As reported by engadget,
SpaceX is expected to cover 35 location with the subsidies it’ll receive over the next 10 years. It also has to meet a set of conditions to secure the funding, as TechCrunch explains, including proving that it can provide broadband services to those areas for a price that’s in line with terrestrial broadband offerings. At the moment, Starlink beta testers have to pay $99 a month for the service, not including the $499 upfront cost needed for its hardware kit. In addition, SpaceX will have to adhere to “periodic buildout requirements” in those 35 locations to get access to the FCC’s funds.
In all, the winning bidders are getting $9.2 billion out of the $16 billion the FCC set aside for the phase 1 auction. The remaining amount will be rolled over into phase 2, which will cover partially served areas and now has an $11.2 billion budget.

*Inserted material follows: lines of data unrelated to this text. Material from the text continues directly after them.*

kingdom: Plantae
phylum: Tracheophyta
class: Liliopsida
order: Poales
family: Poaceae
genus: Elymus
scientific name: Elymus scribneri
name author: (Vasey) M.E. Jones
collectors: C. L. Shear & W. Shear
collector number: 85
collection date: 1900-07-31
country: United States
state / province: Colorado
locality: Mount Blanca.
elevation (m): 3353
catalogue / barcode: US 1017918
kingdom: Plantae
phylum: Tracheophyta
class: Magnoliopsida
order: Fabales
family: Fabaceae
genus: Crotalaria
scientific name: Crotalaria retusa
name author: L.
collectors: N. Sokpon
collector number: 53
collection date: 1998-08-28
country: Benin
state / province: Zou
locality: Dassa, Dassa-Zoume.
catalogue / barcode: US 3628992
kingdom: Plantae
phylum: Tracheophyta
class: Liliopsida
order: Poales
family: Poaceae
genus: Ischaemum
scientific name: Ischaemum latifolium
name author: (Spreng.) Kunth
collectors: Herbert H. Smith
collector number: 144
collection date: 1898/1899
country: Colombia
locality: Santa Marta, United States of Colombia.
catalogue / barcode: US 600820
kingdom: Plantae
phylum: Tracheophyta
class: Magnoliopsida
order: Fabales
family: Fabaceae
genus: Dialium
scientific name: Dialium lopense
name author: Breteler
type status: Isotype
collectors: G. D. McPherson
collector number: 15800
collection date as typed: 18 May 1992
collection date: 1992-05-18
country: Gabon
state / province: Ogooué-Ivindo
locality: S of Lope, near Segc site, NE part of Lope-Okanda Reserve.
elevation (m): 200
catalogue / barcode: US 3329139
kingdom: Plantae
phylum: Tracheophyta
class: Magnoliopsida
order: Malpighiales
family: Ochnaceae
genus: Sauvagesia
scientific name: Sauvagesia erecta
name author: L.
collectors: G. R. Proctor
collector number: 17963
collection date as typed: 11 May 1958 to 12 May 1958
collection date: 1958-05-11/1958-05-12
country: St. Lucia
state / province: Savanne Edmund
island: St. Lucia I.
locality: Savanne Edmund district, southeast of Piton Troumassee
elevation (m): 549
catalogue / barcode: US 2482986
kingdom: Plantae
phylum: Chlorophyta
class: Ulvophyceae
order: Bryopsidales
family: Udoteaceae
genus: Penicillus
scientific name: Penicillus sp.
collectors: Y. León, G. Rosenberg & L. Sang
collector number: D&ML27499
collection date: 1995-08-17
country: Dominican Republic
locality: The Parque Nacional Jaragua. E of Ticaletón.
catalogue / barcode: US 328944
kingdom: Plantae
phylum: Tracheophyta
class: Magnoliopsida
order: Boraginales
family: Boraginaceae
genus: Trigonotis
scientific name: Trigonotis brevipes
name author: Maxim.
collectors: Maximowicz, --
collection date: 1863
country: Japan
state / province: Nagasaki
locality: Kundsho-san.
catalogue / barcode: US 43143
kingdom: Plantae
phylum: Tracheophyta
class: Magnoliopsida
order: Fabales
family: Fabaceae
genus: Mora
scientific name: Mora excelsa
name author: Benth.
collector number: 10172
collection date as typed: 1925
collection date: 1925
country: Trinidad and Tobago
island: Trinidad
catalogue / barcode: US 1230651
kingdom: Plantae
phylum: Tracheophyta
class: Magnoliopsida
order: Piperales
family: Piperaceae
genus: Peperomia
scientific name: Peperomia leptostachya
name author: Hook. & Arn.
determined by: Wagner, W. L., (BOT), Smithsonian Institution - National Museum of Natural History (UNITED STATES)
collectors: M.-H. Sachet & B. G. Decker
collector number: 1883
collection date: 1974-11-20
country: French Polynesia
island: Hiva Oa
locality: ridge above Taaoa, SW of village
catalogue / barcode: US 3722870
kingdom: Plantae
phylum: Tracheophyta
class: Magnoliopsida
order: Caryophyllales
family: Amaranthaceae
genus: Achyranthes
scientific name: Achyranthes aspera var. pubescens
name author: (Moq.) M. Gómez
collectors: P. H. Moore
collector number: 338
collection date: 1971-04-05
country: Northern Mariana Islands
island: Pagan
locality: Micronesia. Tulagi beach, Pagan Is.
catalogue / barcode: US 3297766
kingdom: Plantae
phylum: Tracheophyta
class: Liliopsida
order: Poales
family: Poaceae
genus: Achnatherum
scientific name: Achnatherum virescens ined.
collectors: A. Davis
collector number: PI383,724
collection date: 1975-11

FCC Chairman Ajit Pai said in a statement:
“I’m thrilled with the incredible success of this auction, which brings welcome news to millions of unconnected rural Americans who for too long have been on the wrong side of the digital divide. They now stand to gain access to high-speed, high-quality broadband service. We structured this innovative and groundbreaking auction to be technologically neutral and to prioritize bids for high-speed, low-latency offerings. We aimed for maximum leverage of taxpayer dollars and for networks that would meet consumers’ increasing broadband needs, and the results show that our strategy worked. This auction was the single largest step ever taken to bridge the digital divide and is another key success for the Commission in its ongoing commitment to universal service. I thank our staff for working so hard and so long to get this auction done on time, particularly during the pandemic.”